Three surgeries have been held by Midlands Co-operative Society which has recently purchased the Geary Lane site from joint owners East Staffordshire Borough and South Derbyshire District Councils for £8 million.

In opposition to the then proposed selloff, campaigners attended a staged protest outside the site organised by South Derbyshire Labour members and supporters, who also set up a petition which attracted more than 4,000 signatures.

However, Paul Webb, head of funerals at the Co-op, claimed at the final surgery yesterday that fewer than 20 people had attended the meetings.

He said: “From our point of view this is an encouraging number as it means that people are comfortable with the situation.

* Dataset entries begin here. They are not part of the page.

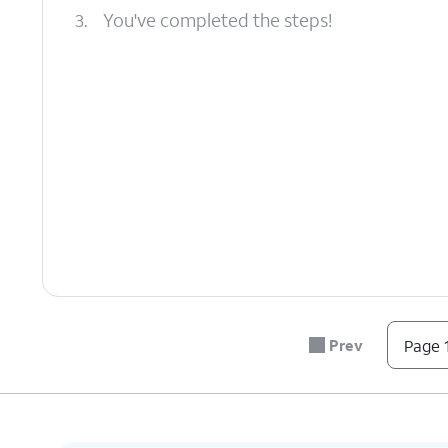
3.
You've completed the steps!
Prev
Page 1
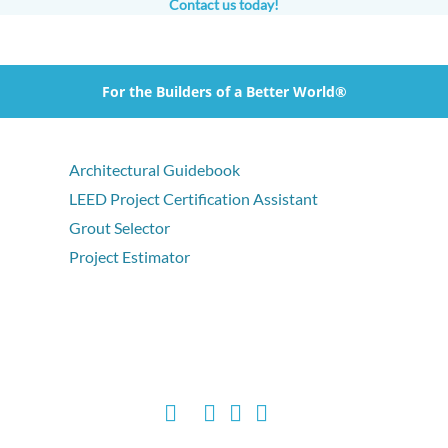
Contact us today!
For the Builders of a Better World®
Architectural Guidebook
LEED Project Certification Assistant
Grout Selector
Project Estimator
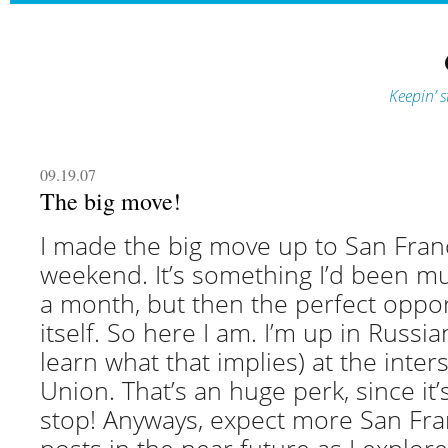
Keepin’ s
09.19.07
The big move!
I made the big move up to San Franc
weekend. It’s something I’d been mu
a month, but then the perfect oppo
itself. So here I am. I’m up in Russian 
learn what that implies) at the inter
Union. That’s an huge perk, since it’
stop! Anyways, expect more San Fra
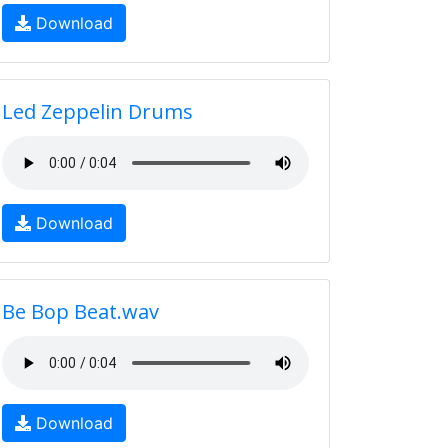
Download
Led Zeppelin Drums
Download
Be Bop Beat.wav
Download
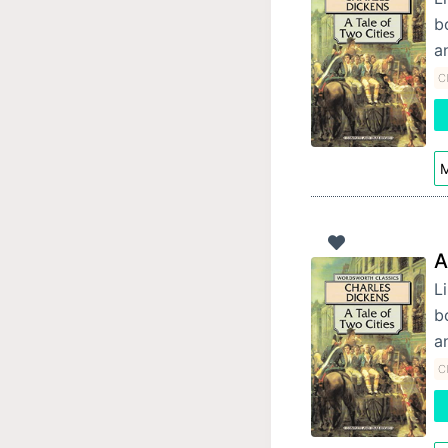
b
a
Cl
M
A
Li
b
a
Cl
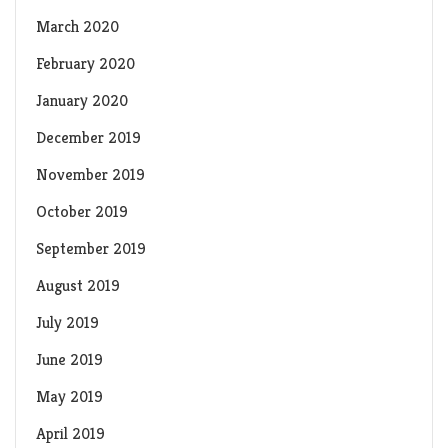
March 2020
February 2020
January 2020
December 2019
November 2019
October 2019
September 2019
August 2019
July 2019
June 2019
May 2019
April 2019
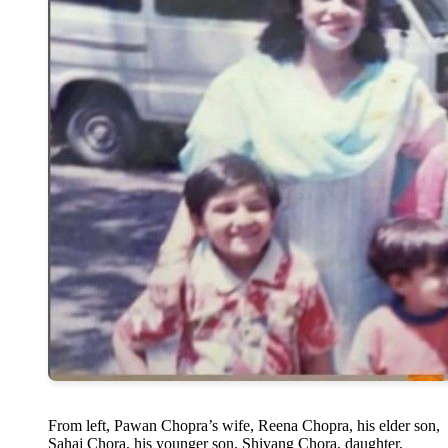
From left, Pawan Chopra’s wife, Reena Chopra, his elder son,
Sahaj Chora, his younger son, Shivang Chora, daughter,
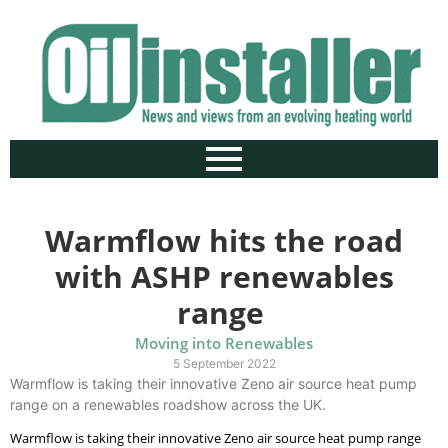
Warmflow hits the road
with ASHP renewables
range
Moving into Renewables
5 September 2022
Warmflow is taking their innovative Zeno air source heat pump
range on a renewables roadshow across the UK.
Warmflow is taking their innovative Zeno air source heat pump range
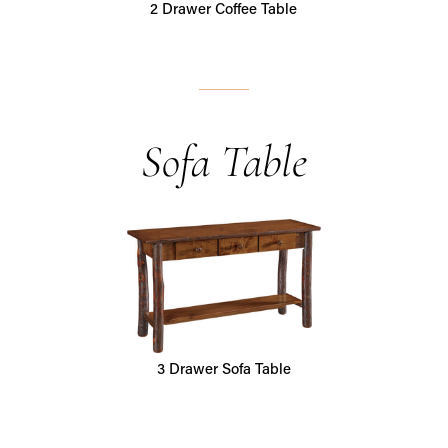
2 Drawer Coffee Table
Sofa Table
3 Drawer Sofa Table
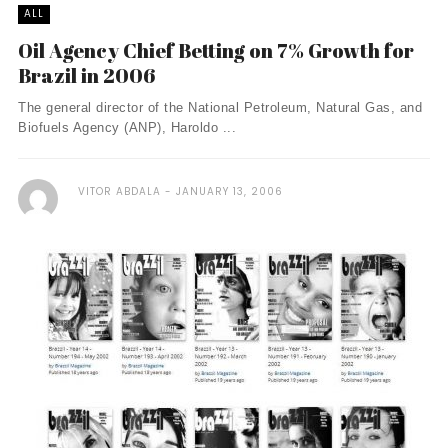
ALL
Oil Agency Chief Betting on 7% Growth for
Brazil in 2006
The general director of the National Petroleum, Natural Gas, and
Biofuels Agency (ANP), Haroldo ...
VITOR ABDALA
JANUARY 13, 2006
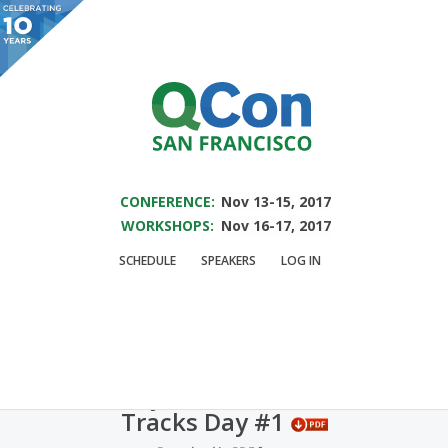
You are viewing an OLD QCon website. Visit
QCon San Francisco
for this year’s
event.
SAVE THE DATE FOR QCON SF 2017
Skip to main content
CONFERENCE:
Nov 13-15, 2017
WORKSHOPS:
Nov 16-17, 2017
QCon Schedule
SCHEDULE
SPEAKERS
LOG IN
Schedule subject to change.
Monday November 7, 2016
Tracks Day #1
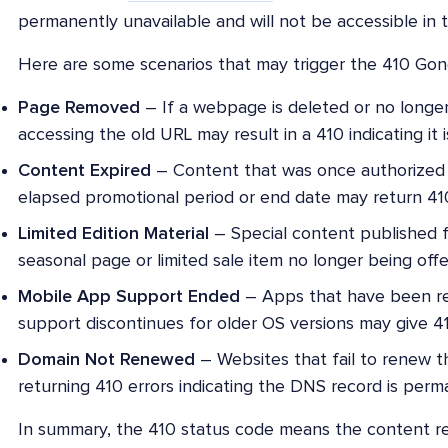
permanently unavailable and will not be accessible in t
Here are some scenarios that may trigger the 410 Go
Page Removed
– If a webpage is deleted or no longe
accessing the old URL may result in a 410 indicating it i
Content Expired
– Content that was once authorized 
elapsed promotional period or end date may return 410
Limited Edition Material
– Special content published fo
seasonal page or limited sale item no longer being off
Mobile App Support Ended
– Apps that have been r
support discontinues for older OS versions may give 41
Domain Not Renewed
– Websites that fail to renew th
returning 410 errors indicating the DNS record is perm
In summary, the 410 status code means the content re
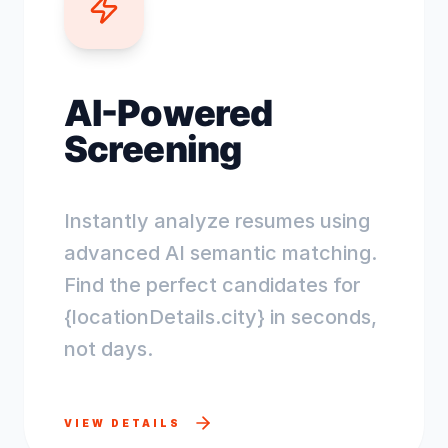
AI-Powered
Screening
Instantly analyze resumes using
advanced AI semantic matching.
Find the perfect candidates for
{locationDetails.city} in seconds,
not days.
VIEW DETAILS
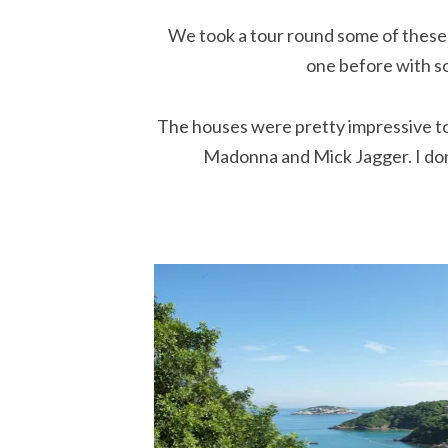
We took a tour round some of these
one before with s
The houses were pretty impressive to
Madonna and Mick Jagger. I don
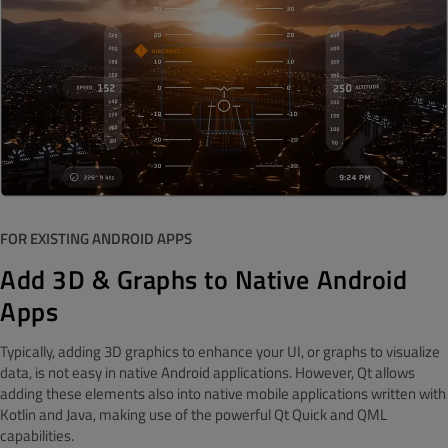
FOR EXISTING ANDROID APPS
Add 3D & Graphs to Native Android
Apps
Typically, adding 3D graphics to enhance your UI, or graphs to visualize
data, is not easy in native Android applications. However, Qt allows
adding these elements also into native mobile applications written with
Kotlin and Java, making use of the powerful Qt Quick and QML
capabilities.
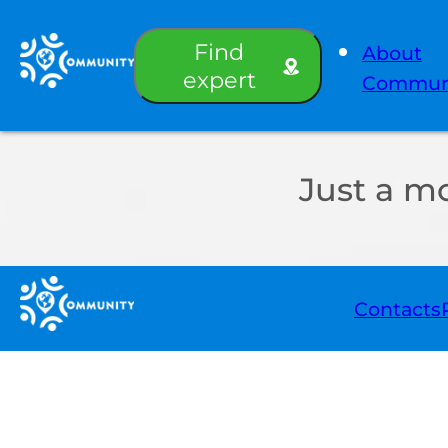
Find
About
expert
Commun
Just a m
Contacts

“Many of the people I have met during these surgeries have similar concerns — for example, that their husband or wife’s ashes are buried in the crematorium grounds, and they want to know that nothing will change and they can still visit them whenever they want.

“I feel we have put their minds at rest and they have left the meetings happier.” The Mail recently revealed a leaked document detailing other companies which had put in a bid for ownership of the crematorium.

The Co-op’s £8 million winning bid was almost double that of the next highest offer of £4.15 million from Westerleigh.

The Co-operative, which increased its bid from an original offer of £7.75 million, will pay the sum in deferred payments over five years.

It will spend £250,000 on revamping the car park and driveway of the crematorium, as well as the book of remembrance room, decor for the buildings and chapels and the floral tributes area.

Another meeting will be held for private funeral directors and members of the clergy, who have expressed concerns over a possible Co-op monopoly on funeral services.

A funeral director and a member of another crematorium, both Derby-based, who attended yesterday’s meeting at Sharpe’s Pottery Museum, in West Street, Swadlincote, were pleased they had come along, saying: “We can continue to work together and are quite happy with how things are running.”